[Records from a dataset]
···
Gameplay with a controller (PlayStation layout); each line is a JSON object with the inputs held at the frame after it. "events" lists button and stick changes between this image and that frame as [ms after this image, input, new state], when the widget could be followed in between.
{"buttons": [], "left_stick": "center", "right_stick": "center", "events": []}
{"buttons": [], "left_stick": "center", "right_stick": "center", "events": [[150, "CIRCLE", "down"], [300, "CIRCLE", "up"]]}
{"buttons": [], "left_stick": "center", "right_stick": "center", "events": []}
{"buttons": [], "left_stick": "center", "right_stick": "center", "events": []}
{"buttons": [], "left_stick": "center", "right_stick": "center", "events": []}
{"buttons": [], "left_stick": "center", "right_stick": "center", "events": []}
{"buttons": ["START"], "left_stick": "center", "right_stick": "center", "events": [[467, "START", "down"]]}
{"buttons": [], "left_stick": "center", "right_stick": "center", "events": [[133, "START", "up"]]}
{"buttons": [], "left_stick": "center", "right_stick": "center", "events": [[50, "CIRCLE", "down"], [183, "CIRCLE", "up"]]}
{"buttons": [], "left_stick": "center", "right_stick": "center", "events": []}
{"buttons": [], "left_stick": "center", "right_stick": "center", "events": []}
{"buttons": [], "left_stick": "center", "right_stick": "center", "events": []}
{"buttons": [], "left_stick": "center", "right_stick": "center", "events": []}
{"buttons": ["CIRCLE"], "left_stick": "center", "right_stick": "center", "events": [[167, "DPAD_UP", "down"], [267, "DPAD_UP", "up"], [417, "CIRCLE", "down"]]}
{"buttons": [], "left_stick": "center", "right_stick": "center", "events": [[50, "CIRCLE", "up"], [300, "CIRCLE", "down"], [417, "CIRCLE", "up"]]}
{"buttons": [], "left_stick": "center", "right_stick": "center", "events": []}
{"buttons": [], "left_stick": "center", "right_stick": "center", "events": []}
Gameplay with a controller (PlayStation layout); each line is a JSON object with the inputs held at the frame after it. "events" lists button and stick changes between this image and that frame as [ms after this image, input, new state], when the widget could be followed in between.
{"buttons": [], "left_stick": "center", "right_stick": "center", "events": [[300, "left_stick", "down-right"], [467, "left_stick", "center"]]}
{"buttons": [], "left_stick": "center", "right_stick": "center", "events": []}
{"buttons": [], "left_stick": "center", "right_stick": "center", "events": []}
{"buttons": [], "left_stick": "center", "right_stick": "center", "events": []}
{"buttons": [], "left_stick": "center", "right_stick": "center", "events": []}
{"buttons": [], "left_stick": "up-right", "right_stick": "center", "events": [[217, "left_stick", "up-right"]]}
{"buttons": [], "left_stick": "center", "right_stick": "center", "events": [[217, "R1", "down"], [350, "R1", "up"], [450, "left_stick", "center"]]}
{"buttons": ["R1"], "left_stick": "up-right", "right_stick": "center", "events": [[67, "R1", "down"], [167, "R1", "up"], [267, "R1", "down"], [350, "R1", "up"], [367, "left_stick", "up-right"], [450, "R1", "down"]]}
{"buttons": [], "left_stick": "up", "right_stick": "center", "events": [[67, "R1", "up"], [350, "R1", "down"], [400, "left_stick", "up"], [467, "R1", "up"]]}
···
# DIRECTIONS FOR THIS TASK
Make a tally of the lines in this data that include the string "START", and answer with that tally alone.

# REPLY
2